課題 1: 本文のうち、「こうして、一体感ある熱狂をス」で始まり「ッセージを受け止めていった。」で終わる部分を、一字も変えずに返してください。

本文:

こうして、一体感ある熱狂をステージに届けていったところに、次は「見習いハーデス」を投下。さっきまでのヒムロックはいっきに消え失せ、イントロから超絶高音シャウトが会場の空気を激しく揺さぶる。そうしてクラップとともに“らんららら~”でメルヘンな空気をたっぷりフロアに浴びせかけたあと、崖から谷底へ突き落とすようなスクリーモを発動するシーンは、スリリングで迫力満点。歌い終えた赤飯は「初めて今日赤飯を見た人は、怖いよね」と前置きしたあと「でも、命をとる訳じゃないからね」と優しい口調で客席に話しかけると、1人の男性ファンが「とられてもいいよ!」と大声で叫び、場内が笑いに包まれる。「いつから知ってるとかどうでもよくて。15年やってるといろいろあるよ。そのときどきでくっついたり離れたり。初めましての人、お帰りなさいの人…音楽やり続けていればこうして会えるから」と真面目な表情で自身の気持ちを伝えたあと、「大事な曲です。聴いてください」といって「plot」を情感たっぷりに熱唱。客席は頭上に伸ばした手を左右に振りながら赤飯が放つメッセージを受け止めていった。

演習用エントリ:
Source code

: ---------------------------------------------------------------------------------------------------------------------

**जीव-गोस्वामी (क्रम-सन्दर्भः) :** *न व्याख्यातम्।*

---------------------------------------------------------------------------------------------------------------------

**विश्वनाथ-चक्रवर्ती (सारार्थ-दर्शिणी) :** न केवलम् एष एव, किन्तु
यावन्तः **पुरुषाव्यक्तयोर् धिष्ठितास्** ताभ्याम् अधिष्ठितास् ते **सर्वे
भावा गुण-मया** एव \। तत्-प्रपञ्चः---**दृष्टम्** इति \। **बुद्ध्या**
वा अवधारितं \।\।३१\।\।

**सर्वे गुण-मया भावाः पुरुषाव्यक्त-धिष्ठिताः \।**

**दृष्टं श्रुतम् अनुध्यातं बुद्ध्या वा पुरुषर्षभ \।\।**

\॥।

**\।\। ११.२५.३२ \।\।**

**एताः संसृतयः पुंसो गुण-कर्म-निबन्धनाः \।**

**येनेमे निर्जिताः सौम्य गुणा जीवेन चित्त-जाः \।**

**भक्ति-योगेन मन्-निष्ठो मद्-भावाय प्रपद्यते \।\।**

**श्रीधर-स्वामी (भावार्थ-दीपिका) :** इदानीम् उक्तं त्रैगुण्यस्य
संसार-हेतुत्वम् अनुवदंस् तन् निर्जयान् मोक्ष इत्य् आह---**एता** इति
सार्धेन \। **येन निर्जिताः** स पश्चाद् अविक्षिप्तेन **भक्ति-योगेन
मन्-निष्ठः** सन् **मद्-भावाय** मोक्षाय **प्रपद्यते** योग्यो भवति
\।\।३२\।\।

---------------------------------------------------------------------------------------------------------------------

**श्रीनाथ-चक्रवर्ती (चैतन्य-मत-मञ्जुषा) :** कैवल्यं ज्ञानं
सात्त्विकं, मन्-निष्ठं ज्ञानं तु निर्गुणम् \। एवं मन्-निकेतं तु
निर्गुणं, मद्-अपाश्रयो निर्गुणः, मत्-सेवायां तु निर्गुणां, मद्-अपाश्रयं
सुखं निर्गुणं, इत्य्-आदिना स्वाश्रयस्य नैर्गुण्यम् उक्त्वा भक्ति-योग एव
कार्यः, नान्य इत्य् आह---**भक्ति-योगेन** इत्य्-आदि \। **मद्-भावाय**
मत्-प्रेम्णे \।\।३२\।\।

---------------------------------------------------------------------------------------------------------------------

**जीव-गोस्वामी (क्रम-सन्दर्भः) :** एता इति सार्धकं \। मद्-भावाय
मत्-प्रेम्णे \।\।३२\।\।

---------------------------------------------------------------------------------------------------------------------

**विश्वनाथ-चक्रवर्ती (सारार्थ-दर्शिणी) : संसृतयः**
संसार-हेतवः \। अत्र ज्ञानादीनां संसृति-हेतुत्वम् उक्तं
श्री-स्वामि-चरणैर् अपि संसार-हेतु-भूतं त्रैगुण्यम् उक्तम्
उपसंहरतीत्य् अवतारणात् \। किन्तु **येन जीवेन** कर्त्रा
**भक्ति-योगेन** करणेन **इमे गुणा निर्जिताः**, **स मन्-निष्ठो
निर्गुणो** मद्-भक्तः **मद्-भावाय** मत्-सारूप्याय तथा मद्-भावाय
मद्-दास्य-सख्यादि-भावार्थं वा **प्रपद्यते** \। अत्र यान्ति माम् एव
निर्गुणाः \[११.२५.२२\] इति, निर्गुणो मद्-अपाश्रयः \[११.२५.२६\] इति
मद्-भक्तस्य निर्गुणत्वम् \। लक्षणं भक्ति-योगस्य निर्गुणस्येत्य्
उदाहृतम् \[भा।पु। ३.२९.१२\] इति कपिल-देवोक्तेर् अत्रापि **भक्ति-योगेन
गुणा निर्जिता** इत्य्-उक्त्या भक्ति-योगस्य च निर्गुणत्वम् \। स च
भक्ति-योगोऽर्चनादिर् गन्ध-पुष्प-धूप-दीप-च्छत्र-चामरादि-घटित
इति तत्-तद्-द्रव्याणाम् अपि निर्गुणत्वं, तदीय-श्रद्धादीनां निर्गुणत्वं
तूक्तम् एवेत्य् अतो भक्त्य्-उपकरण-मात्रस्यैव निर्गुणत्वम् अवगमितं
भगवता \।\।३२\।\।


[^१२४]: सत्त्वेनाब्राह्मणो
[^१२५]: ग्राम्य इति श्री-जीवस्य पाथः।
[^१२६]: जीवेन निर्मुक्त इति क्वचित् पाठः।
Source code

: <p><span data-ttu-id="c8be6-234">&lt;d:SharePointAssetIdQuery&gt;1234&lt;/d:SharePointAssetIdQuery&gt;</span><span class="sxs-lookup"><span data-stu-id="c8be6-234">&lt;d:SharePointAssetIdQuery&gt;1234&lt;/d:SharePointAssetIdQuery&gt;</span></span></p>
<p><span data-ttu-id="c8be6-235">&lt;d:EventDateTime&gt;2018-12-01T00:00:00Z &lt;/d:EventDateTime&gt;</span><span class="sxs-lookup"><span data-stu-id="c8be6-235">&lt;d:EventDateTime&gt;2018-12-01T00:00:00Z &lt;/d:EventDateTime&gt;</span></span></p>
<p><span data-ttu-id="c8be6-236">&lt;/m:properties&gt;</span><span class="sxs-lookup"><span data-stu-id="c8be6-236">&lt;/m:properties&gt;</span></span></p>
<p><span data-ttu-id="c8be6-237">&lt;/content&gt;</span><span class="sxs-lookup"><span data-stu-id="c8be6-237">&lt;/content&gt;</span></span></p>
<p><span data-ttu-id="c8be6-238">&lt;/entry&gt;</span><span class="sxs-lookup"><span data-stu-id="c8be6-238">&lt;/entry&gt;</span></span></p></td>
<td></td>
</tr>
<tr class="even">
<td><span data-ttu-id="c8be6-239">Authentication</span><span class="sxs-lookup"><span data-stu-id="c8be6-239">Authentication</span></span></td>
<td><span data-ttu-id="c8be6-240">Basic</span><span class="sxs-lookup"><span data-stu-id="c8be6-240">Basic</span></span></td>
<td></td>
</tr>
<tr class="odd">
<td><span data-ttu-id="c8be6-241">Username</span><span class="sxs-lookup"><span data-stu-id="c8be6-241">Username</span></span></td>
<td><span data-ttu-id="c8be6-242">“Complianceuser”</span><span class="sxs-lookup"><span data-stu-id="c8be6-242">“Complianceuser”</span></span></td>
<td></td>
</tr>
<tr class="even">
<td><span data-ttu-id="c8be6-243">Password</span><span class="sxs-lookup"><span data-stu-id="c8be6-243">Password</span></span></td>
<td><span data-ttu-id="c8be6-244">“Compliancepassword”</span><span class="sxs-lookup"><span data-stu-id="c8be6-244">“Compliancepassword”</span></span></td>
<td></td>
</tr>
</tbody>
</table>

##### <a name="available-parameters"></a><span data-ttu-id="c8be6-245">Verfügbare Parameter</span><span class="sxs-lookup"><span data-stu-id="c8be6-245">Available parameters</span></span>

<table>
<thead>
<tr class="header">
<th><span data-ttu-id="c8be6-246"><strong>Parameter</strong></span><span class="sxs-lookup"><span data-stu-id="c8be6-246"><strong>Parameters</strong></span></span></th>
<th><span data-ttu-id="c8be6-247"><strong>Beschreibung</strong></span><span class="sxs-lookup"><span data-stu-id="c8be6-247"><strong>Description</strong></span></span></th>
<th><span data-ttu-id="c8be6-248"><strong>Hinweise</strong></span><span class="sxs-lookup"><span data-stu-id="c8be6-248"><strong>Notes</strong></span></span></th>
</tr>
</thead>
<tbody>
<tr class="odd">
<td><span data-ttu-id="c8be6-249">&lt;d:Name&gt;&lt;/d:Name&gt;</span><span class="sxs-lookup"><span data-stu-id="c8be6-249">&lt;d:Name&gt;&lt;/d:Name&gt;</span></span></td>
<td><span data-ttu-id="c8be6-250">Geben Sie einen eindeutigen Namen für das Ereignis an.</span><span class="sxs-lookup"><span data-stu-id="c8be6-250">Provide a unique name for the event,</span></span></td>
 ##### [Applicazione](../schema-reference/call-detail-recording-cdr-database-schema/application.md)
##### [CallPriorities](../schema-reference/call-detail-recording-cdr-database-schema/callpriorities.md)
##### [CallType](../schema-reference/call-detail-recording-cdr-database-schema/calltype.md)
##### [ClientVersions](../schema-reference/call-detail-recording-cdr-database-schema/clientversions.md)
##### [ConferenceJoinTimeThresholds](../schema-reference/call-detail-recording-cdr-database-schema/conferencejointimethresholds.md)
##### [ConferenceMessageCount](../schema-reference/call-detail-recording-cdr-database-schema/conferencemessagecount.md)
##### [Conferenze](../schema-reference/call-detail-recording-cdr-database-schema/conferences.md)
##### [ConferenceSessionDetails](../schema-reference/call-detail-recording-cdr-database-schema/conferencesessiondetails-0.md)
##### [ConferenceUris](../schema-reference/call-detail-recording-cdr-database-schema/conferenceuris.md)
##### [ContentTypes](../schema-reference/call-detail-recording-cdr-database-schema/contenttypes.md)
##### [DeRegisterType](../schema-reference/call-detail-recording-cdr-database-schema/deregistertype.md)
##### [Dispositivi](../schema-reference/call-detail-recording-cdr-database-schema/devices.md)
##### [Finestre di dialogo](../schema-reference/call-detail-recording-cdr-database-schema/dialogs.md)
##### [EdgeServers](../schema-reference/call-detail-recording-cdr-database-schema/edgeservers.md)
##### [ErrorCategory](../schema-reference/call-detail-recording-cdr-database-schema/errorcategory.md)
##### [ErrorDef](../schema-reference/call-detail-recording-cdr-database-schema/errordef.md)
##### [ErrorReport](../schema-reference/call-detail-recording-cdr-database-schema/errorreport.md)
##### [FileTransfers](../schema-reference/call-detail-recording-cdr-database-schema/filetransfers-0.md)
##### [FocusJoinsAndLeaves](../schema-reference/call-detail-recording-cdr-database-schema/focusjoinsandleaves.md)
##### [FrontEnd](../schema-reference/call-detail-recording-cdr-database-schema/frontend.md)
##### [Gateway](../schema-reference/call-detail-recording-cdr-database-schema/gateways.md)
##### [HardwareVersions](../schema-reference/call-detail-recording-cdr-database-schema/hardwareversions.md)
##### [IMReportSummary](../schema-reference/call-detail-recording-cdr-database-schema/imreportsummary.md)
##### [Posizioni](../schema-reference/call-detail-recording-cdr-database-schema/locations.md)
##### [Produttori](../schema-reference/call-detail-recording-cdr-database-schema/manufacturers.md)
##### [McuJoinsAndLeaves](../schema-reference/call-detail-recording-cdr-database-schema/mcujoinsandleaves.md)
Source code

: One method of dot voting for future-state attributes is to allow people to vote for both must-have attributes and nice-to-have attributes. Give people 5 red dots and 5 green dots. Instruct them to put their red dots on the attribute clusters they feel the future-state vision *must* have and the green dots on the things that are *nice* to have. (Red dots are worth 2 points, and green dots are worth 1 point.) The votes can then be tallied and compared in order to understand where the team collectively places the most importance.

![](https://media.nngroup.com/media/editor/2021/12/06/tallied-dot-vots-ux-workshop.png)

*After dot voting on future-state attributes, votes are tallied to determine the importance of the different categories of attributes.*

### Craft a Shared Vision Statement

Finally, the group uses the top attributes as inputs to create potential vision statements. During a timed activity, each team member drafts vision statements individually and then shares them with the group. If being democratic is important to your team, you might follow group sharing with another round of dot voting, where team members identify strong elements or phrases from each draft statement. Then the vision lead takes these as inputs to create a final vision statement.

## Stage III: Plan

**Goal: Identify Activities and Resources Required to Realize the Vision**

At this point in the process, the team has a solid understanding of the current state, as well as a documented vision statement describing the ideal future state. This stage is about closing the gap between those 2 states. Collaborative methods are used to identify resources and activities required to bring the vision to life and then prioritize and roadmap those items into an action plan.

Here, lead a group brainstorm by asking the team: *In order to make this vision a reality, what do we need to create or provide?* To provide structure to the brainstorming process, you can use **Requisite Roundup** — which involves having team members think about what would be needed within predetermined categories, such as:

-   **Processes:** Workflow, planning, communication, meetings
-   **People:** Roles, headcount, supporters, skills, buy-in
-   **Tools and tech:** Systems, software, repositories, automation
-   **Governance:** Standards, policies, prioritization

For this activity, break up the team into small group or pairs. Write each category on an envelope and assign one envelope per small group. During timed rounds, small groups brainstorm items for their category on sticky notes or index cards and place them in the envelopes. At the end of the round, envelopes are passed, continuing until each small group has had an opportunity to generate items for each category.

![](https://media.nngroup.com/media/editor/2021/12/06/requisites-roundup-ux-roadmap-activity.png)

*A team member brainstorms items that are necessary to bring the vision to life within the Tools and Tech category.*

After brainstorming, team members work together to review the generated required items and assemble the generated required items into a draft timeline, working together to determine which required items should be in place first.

課題 2: エントリの中で、「भावाः पुरुषाव्यक्त-धिष्ठिताः \।**」を含む行から始まり「मद्-भावाय प्रपद्यते \।\।**」を含む行で終わる範囲を、最初と最後の行も含めてそのまま打ち直してください。

解答 1:
こうして、一体感ある熱狂をステージに届けていったところに、次は「見習いハーデス」を投下。さっきまでのヒムロックはいっきに消え失せ、イントロから超絶高音シャウトが会場の空気を激しく揺さぶる。そうしてクラップとともに“らんららら~”でメルヘンな空気をたっぷりフロアに浴びせかけたあと、崖から谷底へ突き落とすようなスクリーモを発動するシーンは、スリリングで迫力満点。歌い終えた赤飯は「初めて今日赤飯を見た人は、怖いよね」と前置きしたあと「でも、命をとる訳じゃないからね」と優しい口調で客席に話しかけると、1人の男性ファンが「とられてもいいよ!」と大声で叫び、場内が笑いに包まれる。「いつから知ってるとかどうでもよくて。15年やってるといろいろあるよ。そのときどきでくっついたり離れたり。初めましての人、お帰りなさいの人…音楽やり続けていればこうして会えるから」と真面目な表情で自身の気持ちを伝えたあと、「大事な曲です。聴いてください」といって「plot」を情感たっぷりに熱唱。客席は頭上に伸ばした手を左右に振りながら赤飯が放つメッセージを受け止めていった。

解答 2:
**सर्वे गुण-मया भावाः पुरुषाव्यक्त-धिष्ठिताः \।**

**दृष्टं श्रुतम् अनुध्यातं बुद्ध्या वा पुरुषर्षभ \।\।**

\॥।

**\।\। ११.२५.३२ \।\।**

**एताः संसृतयः पुंसो गुण-कर्म-निबन्धनाः \।**

**येनेमे निर्जिताः सौम्य गुणा जीवेन चित्त-जाः \।**

**भक्ति-योगेन मन्-निष्ठो मद्-भावाय प्रपद्यते \।\।**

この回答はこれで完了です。